En application de l’article 47 du code civil, tout acte de l’état civil des Français et des étrangers fait en pays étranger et rédigé dans les formes usitées dans ce pays fait foi, sauf si d’autres actes ou pièces détenus, des données extérieures ou des éléments tirés de l’acte lui-même établissent, le cas échéant après toutes vérifications utiles, que cet acte est irrégulier, falsifié ou que les faits qui y sont déclarés ne correspondent pas à la réalité. Cet article pose une présomption de validité des actes d’état civil établis par une autorité étrangère. Il incombe dès lors au Ministère public de la renverser.
En l’espèce, pour justifier de son état civil, [X] [G] verse à la procédure un jugement supplétif de naissance rendu le 29 juin 2020 par le tribunal de première instance de Mamou (GUINEE), la copie certifiée conforme de la transcription de cette décision sur les registres de l’état civil de Mamou le 10 juillet 2020, ainsi qu’une feuille volante sur laquelle figurent deux mentions de légalisation, l’une réalisée par l’ambassade de la République de Guinée et l’autre par le ministère des affaires étrangères et des guinéens de l’étranger.
Or, tout comme le relève le ministère public, les documents d’état civil dont se prévaut l’intéressé ne sont pas produits en original. Il s’agit de simples photocopies nécessairement dépourvues de toute garantie d’authenticité.
En outre, il convient de préciser que les titres de voyage et d’identité, à l’instar des cartes consulaires, et autres documents administratifs délivrés par une administration dûment habilitée, ne sauraient suppléer les carences de l’état civil.
Ainsi, en l’absence d’état civil certain, [X] [G] ne peut acquérir la nationalité française sur le fondement de l’article 21-12 1° du code civil et, sans qu’il soit nécessaire de statuer sur les motifs surabondants, il convient de rejeter ses demandes et de constater son extranéité.
Le présent jugement ayant trait à la nationalité française, il convient d’ordonner qu’il soit procédé à la mention de l’article 28 du code civil.
Sur les autres demandes
L’article 696 du code de procédure civile prévoit que la partie perdante est condamnée aux dépens, à moins que le juge, par décision motivée, n’en mette la totalité ou une fraction à la charge d’une autre partie.
En l’espèce, [X] [G], qui perd le procès, sera condamné aux dépens, qui seront recouvrés comme en matière d’aide juridictionnelle.

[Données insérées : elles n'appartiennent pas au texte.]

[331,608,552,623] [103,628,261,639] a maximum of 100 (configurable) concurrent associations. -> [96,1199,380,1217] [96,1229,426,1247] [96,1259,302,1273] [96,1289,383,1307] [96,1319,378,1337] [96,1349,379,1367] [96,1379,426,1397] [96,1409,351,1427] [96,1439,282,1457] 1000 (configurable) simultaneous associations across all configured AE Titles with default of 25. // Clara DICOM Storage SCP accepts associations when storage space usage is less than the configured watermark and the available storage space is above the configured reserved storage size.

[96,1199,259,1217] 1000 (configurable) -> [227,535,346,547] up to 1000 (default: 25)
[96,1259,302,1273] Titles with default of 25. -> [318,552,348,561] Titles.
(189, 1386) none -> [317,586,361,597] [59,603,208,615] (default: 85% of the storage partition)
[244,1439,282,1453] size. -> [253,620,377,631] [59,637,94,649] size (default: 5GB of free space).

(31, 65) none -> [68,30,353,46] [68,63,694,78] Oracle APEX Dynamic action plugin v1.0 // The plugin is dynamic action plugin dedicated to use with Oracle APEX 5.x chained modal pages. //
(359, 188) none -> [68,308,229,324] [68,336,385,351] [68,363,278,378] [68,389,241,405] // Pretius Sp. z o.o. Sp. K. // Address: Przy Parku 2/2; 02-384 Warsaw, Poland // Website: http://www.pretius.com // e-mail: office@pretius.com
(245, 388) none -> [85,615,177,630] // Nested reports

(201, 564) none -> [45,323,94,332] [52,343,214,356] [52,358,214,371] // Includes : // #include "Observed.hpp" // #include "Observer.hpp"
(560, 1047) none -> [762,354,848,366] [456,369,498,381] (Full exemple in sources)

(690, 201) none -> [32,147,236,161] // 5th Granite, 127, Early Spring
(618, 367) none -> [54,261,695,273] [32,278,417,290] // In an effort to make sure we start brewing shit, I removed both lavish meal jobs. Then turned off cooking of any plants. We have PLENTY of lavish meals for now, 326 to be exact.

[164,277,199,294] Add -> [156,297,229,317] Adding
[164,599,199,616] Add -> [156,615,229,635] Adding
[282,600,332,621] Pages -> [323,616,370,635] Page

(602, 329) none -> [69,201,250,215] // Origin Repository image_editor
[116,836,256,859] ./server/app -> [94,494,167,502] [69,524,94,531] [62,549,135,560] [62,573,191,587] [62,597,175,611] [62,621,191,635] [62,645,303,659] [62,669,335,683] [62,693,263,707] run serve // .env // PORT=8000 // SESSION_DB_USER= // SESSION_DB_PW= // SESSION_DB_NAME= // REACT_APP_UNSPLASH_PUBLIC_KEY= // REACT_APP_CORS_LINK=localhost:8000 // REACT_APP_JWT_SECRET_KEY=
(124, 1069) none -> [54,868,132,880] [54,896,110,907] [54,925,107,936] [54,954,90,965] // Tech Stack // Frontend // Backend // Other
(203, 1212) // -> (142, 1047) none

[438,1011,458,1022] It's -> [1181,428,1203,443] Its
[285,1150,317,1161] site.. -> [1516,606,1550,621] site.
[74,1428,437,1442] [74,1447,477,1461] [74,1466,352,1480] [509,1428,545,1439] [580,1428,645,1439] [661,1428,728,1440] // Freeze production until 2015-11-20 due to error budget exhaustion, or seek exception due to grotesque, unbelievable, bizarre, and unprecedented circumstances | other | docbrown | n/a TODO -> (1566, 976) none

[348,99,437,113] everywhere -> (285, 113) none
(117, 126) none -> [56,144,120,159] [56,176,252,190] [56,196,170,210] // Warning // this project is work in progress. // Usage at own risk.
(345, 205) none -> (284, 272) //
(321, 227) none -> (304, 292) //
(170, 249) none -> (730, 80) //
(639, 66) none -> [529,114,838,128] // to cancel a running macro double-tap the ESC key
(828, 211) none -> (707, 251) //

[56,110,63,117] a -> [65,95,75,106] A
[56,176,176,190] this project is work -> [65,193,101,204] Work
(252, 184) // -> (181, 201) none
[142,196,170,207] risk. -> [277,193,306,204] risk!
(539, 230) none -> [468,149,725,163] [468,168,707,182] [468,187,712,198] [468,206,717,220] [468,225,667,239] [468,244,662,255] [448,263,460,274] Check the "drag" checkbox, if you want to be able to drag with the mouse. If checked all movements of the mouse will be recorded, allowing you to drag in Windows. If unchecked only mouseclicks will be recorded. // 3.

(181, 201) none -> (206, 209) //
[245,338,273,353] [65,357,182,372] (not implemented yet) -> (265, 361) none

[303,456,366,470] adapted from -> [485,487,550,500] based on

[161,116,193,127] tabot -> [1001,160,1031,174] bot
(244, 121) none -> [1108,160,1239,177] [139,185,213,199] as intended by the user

Il convient de débouter [X] [G], partie perdante, de sa demande au titre de l’article 700 du code de procédure civile.
PAR CES MOTIFS
Le Tribunal, statuant publiquement après débats en audience publique, par décision contradictoire et susceptible d’appel, rendue par mise à disposition au greffe,
REJETTE la demande d’enregistrement de la déclaration de nationalité française souscrite le 2 juin 2021 par [X] [G],
DIT que [X] [G], se disant né le 3 juin 2003 à [Localité 5] (GUINEE), n’est pas Français,
ORDONNE que la mention prévue à l’article 28 du code civil soit apposée,
DEBOUTE [X] [G] de sa demande indemnitaire au titre de l’article 700 du code de procédure civile,
CONDAMNE [X] [G] aux entiers dépens de l’instance, qui seront recouvrés comme en matière d’aide juridictionnelle,
En foi de quoi, le président et le greffier ont signé le présent jugement.